- Takáč in November 2025

Minister of Agriculture and Rural Development
- Incumbent
- Assumed office 25 October 2023
- Prime Minister: Robert Fico
- Preceded by: Jozef Bíreš

Member of the National Council
- In office 20 March 2020 – 25 October 2023

Personal details
- Born: 10 May 1982 (age 44) Prievidza, Czechoslovakia
- Party: Direction – Social Democracy
- Spouse: Petra Krištúfková
- Education: Slovak University of Agriculture in Nitra

= Richard Takáč =

Slovak politician

Richard Takáč (born 10 May 1982) is a Slovak politician who has served as Minister of Agriculture of Slovakia since 2023. He is also a former deputy of the Trenčín self-governing region and a deputy of the city of Prievidza.

==Early life and education==
Takáč was born on 10 May 1982 in Prievidza. His father was a miner whilst his mother worked as a saleswoman. He graduated from the Secondary Vocational School of Agriculture in 1996 and 2000, later Faculty of Agrobiology and Food Resources of the Slovak University of Agriculture in Nitra. During the first government of Smer with ĽS-HZDS and SNS from 2006 until 2010, he served as head of the Prievidza branch of Slovak Land Fund and worked there until 2011.

===Political career===
====Communal and regional politics (2010-2020)====
In the 2010 Slovak parliamentary election, Takáč was elected as a city deputy in the fourth electoral district in Prievidza as a nominee of the parties SMER-SD and SNS.

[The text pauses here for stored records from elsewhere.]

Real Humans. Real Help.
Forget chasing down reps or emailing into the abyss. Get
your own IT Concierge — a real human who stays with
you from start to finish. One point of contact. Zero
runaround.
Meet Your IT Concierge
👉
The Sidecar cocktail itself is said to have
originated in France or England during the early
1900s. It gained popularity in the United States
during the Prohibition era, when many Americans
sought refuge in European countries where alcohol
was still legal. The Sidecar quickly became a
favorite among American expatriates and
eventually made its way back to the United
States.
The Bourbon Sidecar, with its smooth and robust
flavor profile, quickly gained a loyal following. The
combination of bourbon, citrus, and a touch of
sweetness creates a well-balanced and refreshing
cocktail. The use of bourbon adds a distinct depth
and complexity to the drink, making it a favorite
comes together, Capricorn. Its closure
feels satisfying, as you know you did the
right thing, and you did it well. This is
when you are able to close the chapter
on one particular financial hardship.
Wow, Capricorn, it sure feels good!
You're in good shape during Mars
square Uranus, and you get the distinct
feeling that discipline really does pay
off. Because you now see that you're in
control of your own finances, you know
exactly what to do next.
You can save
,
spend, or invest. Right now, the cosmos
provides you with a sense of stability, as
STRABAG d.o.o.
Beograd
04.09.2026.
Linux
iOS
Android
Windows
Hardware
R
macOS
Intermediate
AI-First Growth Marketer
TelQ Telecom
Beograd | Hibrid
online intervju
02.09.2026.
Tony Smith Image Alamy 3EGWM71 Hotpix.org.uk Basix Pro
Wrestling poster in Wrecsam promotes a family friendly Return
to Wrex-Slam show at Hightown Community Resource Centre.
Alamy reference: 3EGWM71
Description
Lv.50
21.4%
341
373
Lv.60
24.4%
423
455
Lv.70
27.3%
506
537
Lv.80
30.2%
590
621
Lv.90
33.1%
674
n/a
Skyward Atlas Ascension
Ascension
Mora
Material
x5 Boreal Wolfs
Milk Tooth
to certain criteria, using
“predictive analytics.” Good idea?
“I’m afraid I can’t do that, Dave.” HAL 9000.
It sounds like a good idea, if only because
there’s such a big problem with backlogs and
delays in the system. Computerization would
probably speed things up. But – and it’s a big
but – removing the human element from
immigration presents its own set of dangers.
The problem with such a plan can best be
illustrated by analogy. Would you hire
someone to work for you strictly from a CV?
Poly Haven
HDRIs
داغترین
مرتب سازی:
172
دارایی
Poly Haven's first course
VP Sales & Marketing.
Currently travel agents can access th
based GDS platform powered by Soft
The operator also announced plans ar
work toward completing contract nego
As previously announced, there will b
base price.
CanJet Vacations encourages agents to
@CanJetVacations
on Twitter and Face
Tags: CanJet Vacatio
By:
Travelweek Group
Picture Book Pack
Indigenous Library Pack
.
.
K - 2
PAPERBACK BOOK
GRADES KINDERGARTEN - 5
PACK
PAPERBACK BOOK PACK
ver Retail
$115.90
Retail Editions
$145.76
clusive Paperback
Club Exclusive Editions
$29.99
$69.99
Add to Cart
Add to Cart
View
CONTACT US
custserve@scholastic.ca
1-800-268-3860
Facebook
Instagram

In the 2013 Slovak regional elections, Takáč ran for the SMER-SD party as a deputy of the Trenčín Self-Governing Region (TSK), and was elected with 3,054 votes. He was one of the vice-chairmen of the TSK between 2014 and 2018. Later, Takáč was re-elected as a Priévidz city councilor, winning 774 votes as a SMER-SD candidate.

In the 2017 Slovak regional elections, Takáč was re-elected as a member of the Trenčín VÚC in the elections to the bodies of self-governing regions, receiving 5,625 votes as a candidate of the SMER-SD party.

In the 2018 Slovak local elections, Takáč ran as a candidate of the SMER-SD, SNS, and Green Party coalition for the post of mayor of Prievidza. Takáč finished second place with 3,674 votes (23.7%), only to be re-elected after losing against defending mayor Katarína Macháčková.

====National politics (2020-present)====
In the 2020 Slovak parliamentary election, Takáč finished 34th place of SMER-SD candidate with 2,217 preferential votes. He served as Minister of Agriculture and Rural Development for reviewing the decisions of the NBU. At the SMER-SD party congress on 18 July 2020, Takáč was elected vice-chairman of the party.

In the 2022 Slovak regional elections, Takač finished fourth place with 9,189 votes. He later ran for the post of deputy of Prievidza, defending his mandate as a SMERu-SD candidate with a gain of 908 votes. Takač gave up his mandates in the councils of the city of Prievidza and the Trenčín self-governing region after being appointed as a minister in October 2023.

In the 2023 Slovak parliamentary election, Takáč finished fourth place with 68,842 preferential votes and was elected as a member of the National Council of Slovakia, but did not take over the mandate.